Copy every line of the data that contains the string "none".

**Task inputs:**
- Opening Delimiter -

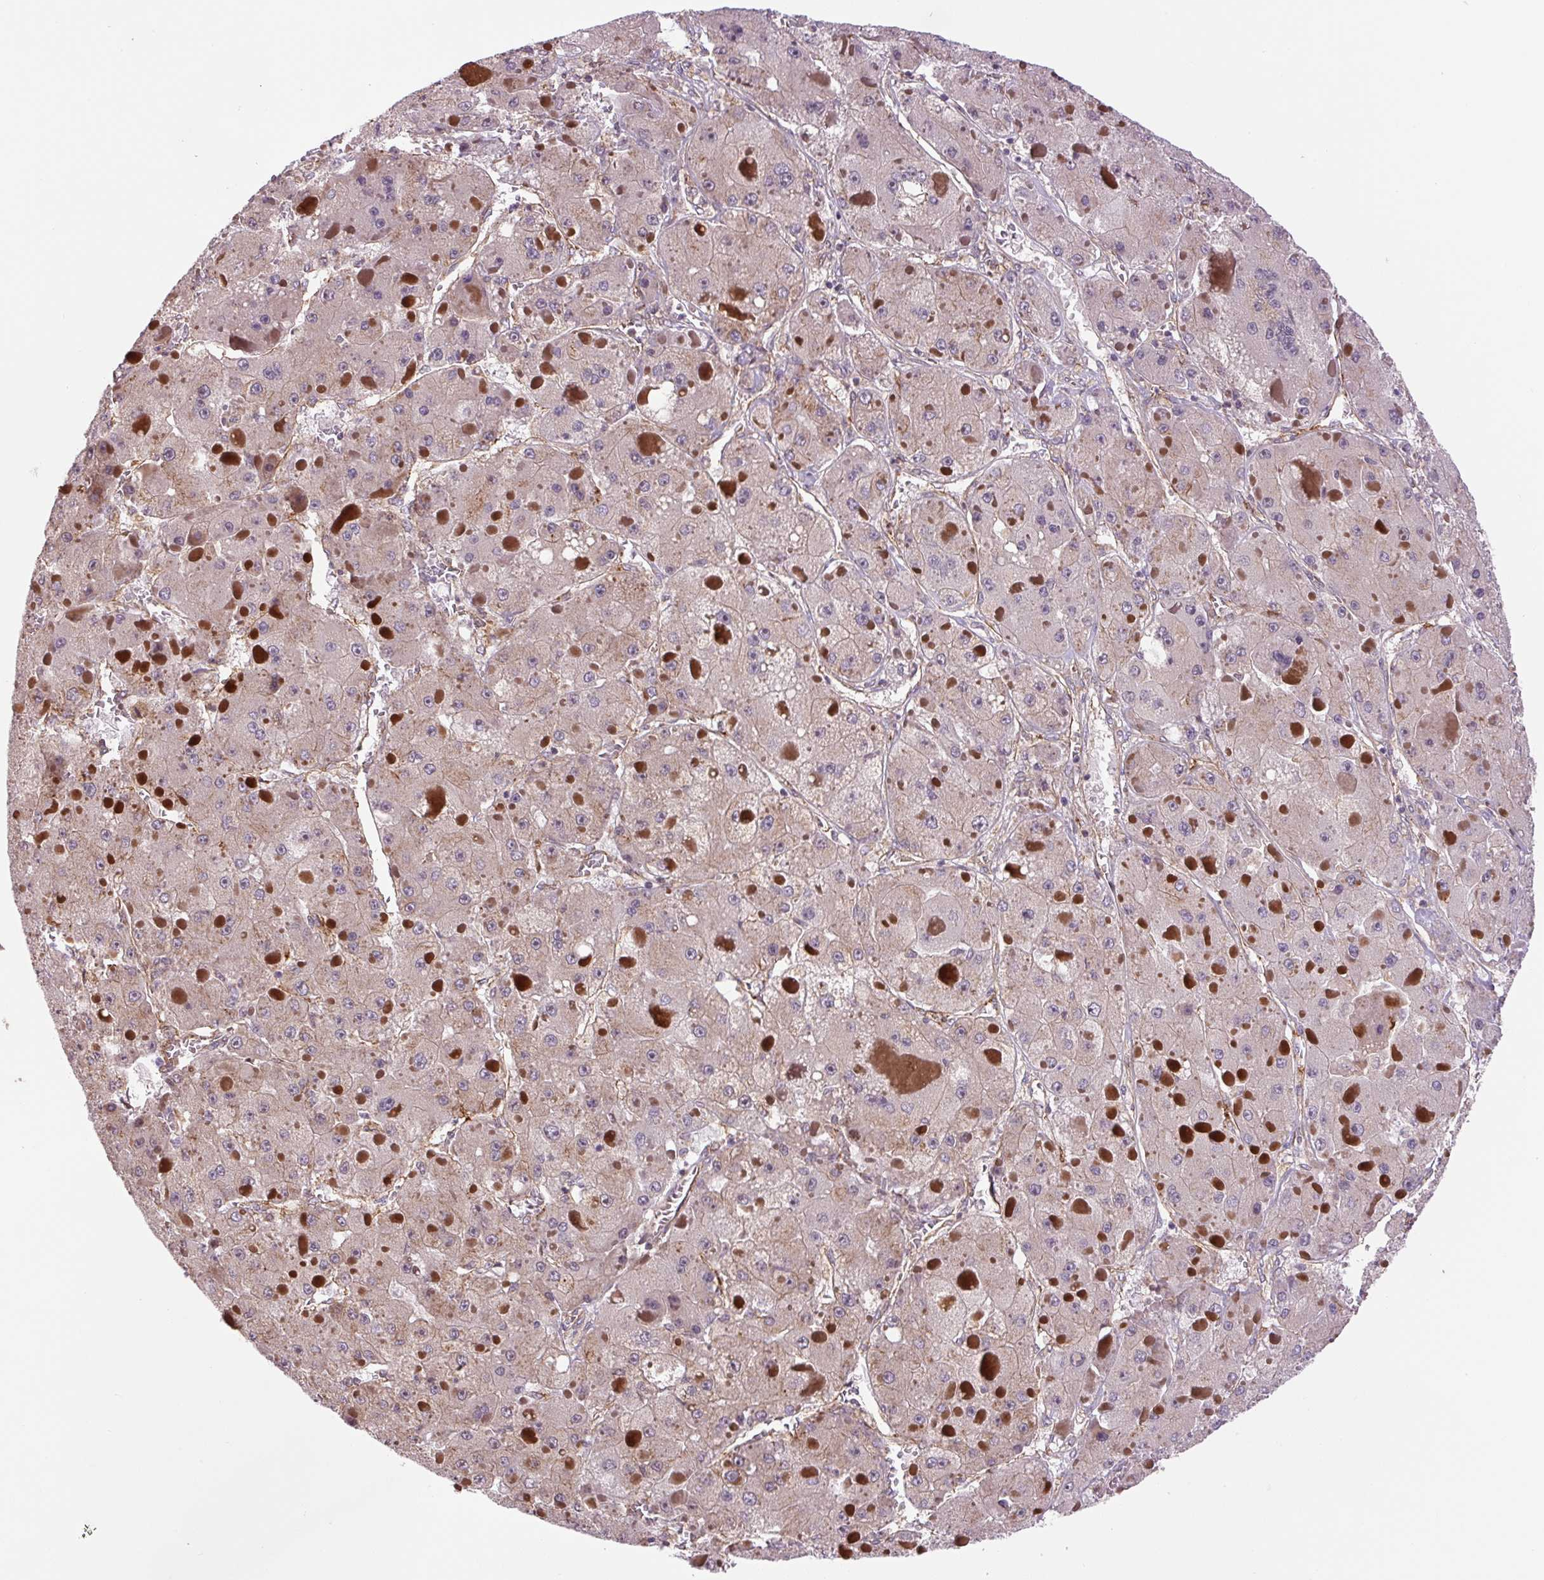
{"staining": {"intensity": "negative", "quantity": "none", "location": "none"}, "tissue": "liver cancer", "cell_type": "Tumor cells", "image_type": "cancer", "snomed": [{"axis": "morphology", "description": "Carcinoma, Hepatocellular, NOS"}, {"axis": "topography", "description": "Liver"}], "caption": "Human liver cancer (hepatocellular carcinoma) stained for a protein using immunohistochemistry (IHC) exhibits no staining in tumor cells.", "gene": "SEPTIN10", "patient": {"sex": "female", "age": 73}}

- Closing Delimiter -
- Opening Delimiter -

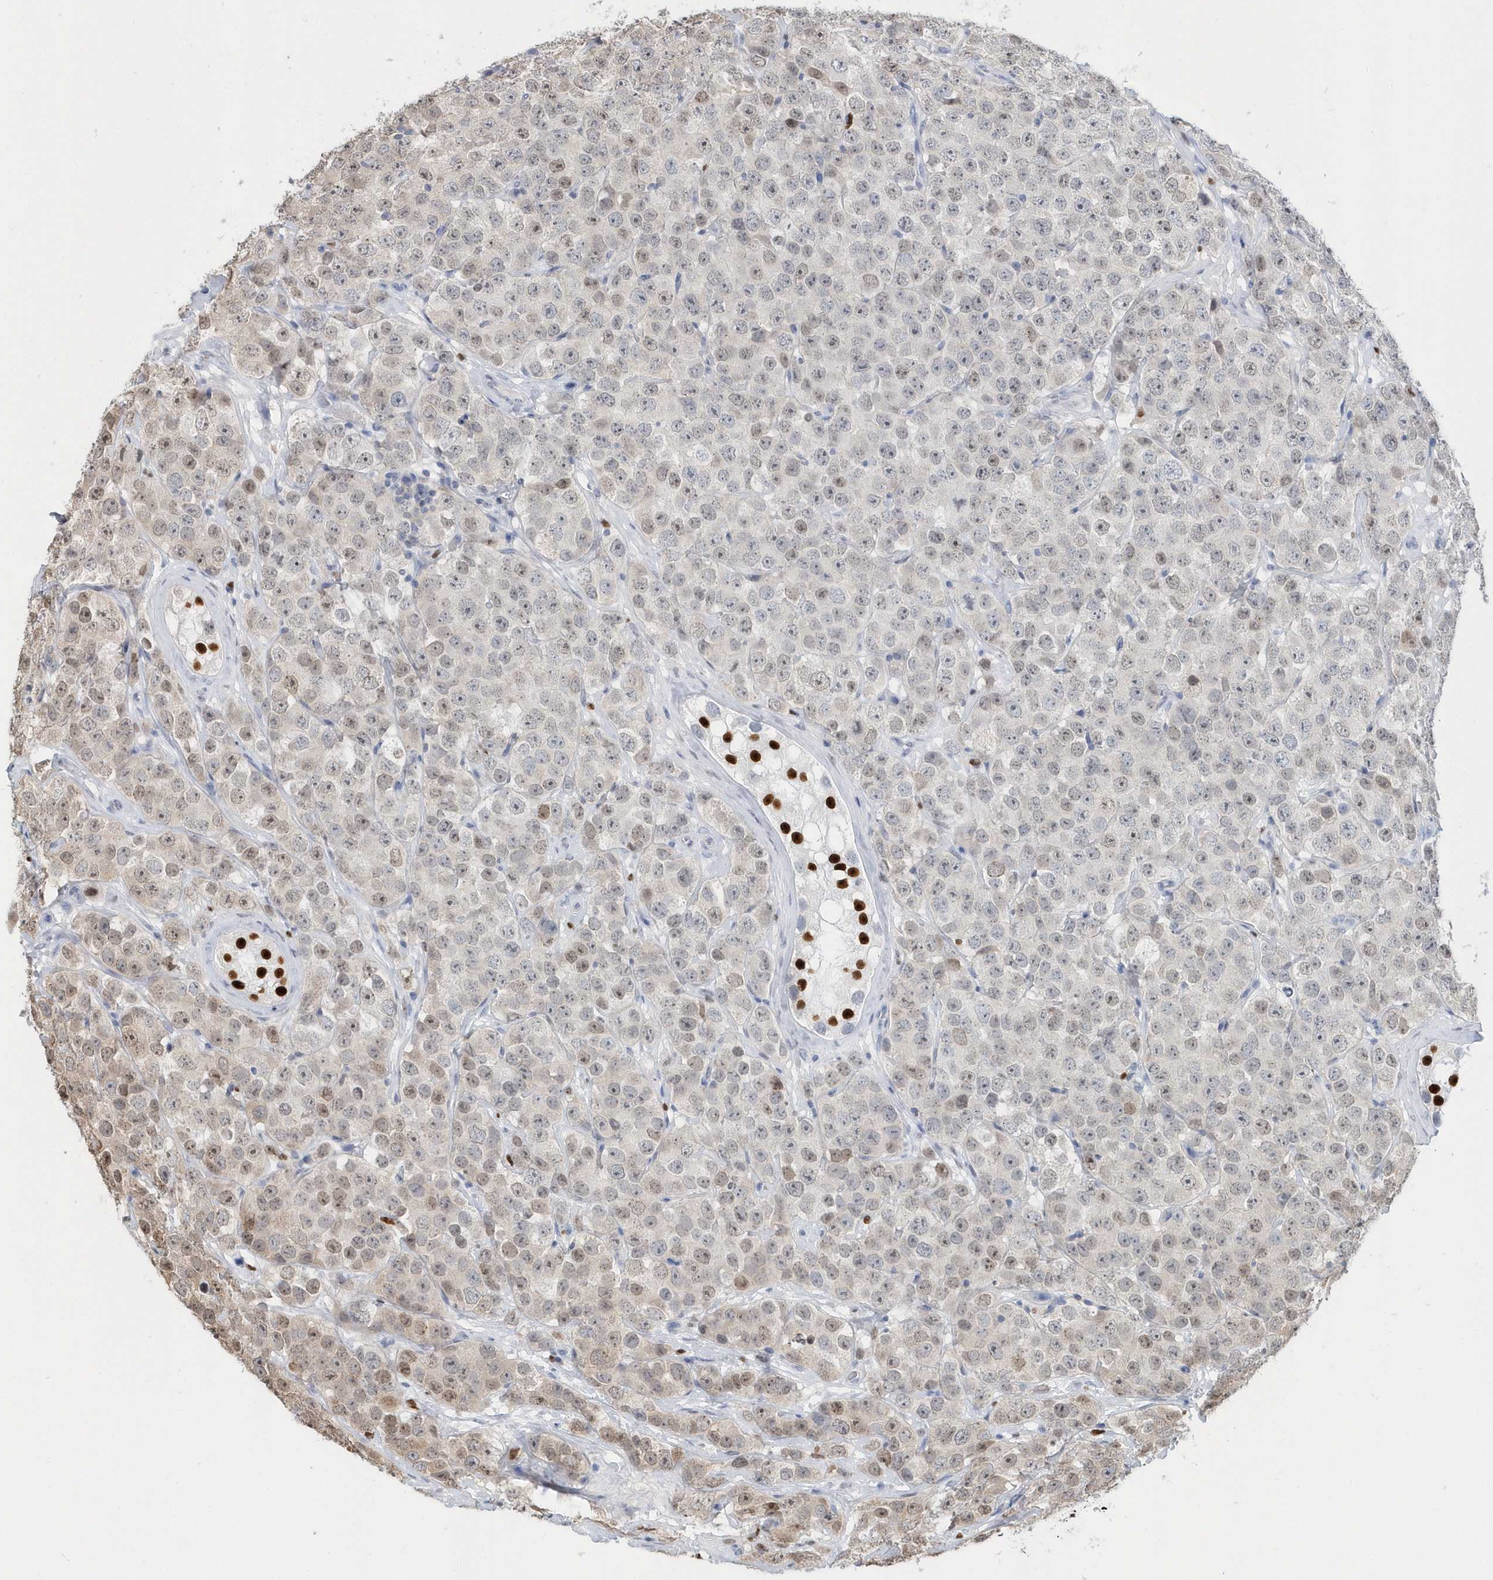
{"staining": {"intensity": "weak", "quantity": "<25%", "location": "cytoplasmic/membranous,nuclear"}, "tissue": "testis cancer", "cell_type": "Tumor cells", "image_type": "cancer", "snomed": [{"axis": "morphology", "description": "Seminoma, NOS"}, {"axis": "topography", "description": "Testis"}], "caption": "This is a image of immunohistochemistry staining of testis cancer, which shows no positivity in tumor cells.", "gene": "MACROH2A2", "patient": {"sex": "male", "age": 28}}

- Closing Delimiter -
- Opening Delimiter -

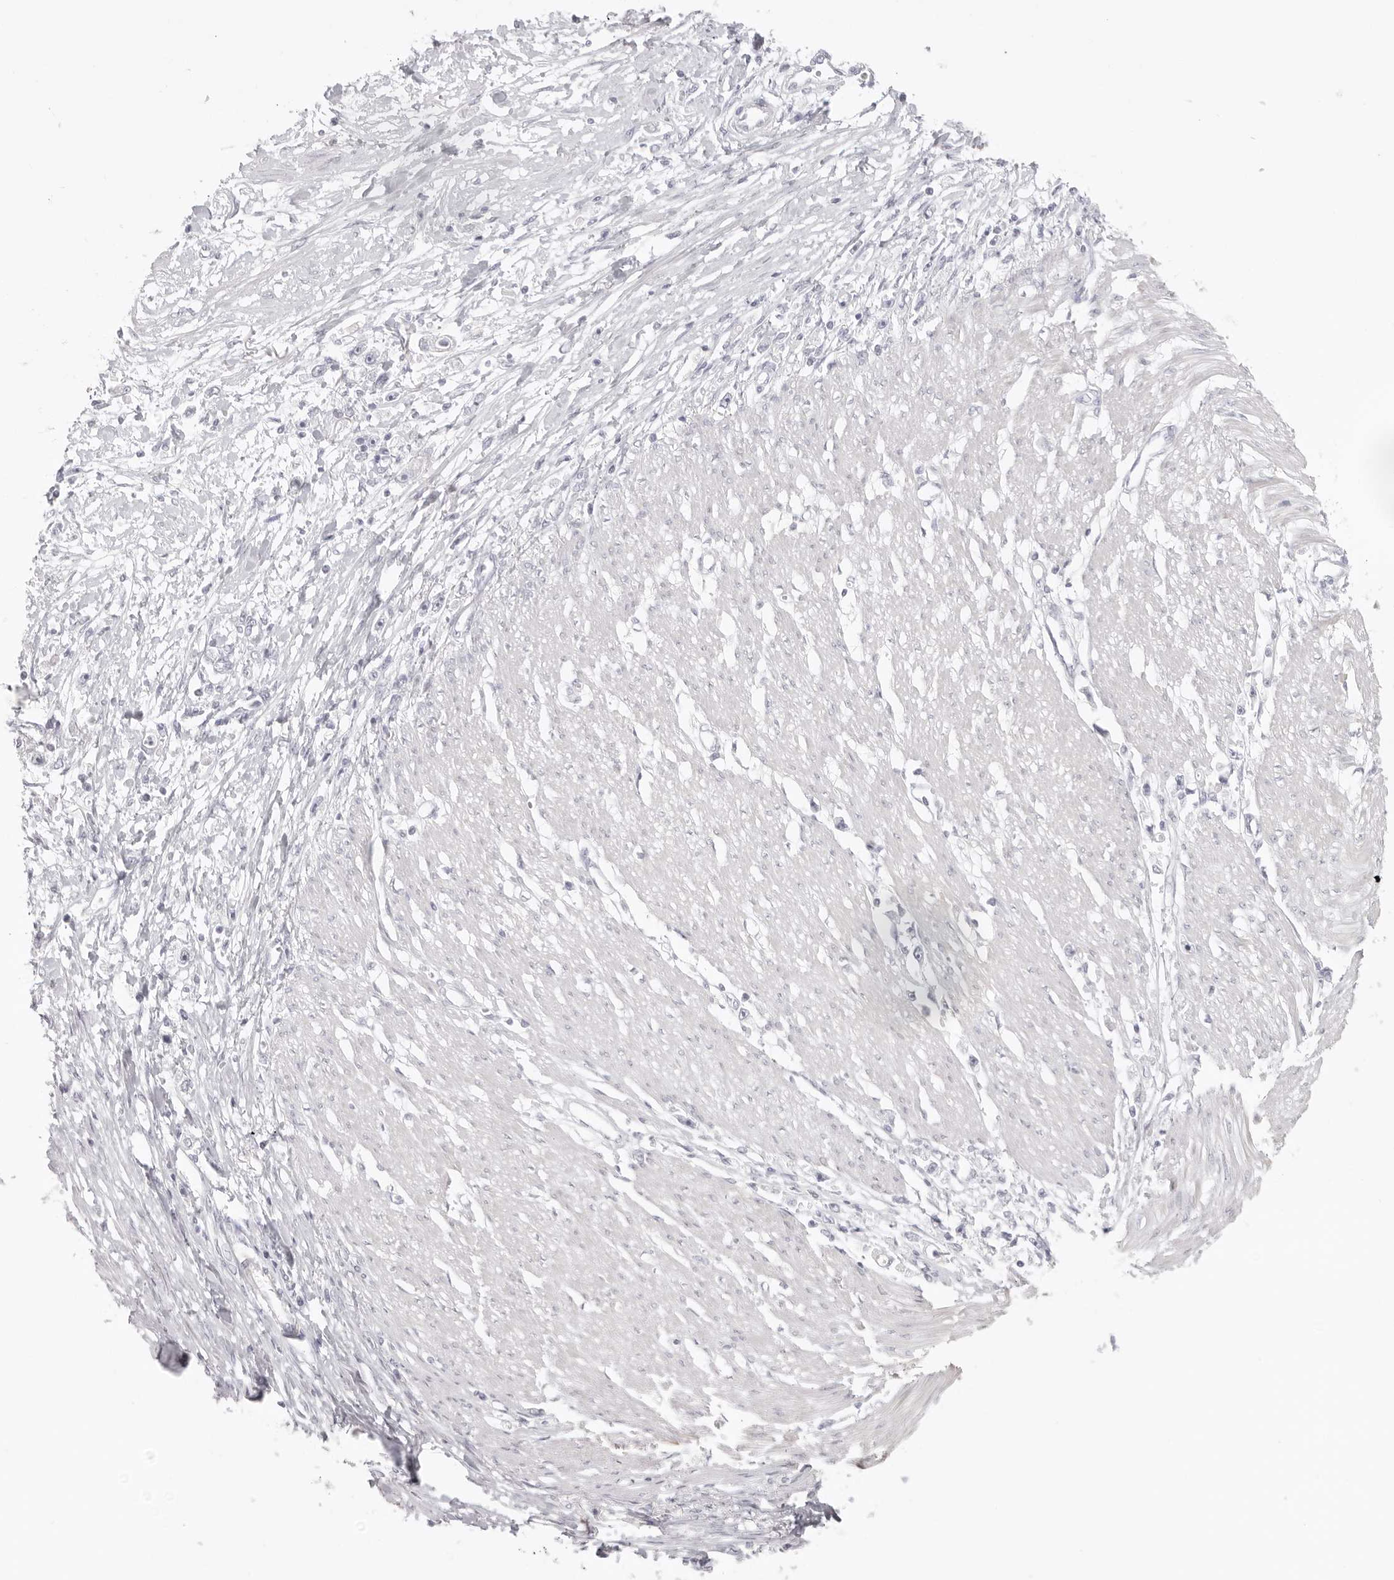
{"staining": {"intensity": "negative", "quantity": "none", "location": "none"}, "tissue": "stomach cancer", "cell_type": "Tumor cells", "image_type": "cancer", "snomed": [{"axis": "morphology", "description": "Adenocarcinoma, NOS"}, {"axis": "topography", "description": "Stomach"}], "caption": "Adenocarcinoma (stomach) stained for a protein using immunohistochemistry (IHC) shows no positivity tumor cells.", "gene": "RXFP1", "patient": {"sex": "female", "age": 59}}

- Closing Delimiter -

**Answer box:**
{"staining": {"intensity": "negative", "quantity": "none", "location": "none"}, "tissue": "liver cancer", "cell_type": "Tumor cells", "image_type": "cancer", "snomed": [{"axis": "morphology", "description": "Carcinoma, Hepatocellular, NOS"}, {"axis": "topography", "description": "Liver"}], "caption": "Human liver cancer (hepatocellular carcinoma) stained for a protein using immunohistochemistry (IHC) exhibits no staining in tumor cells.", "gene": "SEPTIN10", "patient": {"sex": "female", "age": 73}}
{"staining": {"intensity": "negative", "quantity": "none", "location": "none"}, "tissue": "stomach cancer", "cell_type": "Tumor cells", "image_type": "cancer", "snomed": [{"axis": "morphology", "description": "Adenocarcinoma, NOS"}, {"axis": "topography", "description": "Stomach"}], "caption": "Adenocarcinoma (stomach) stained for a protein using immunohistochemistry (IHC) shows no positivity tumor cells.", "gene": "RXFP1", "patient": {"sex": "female", "age": 59}}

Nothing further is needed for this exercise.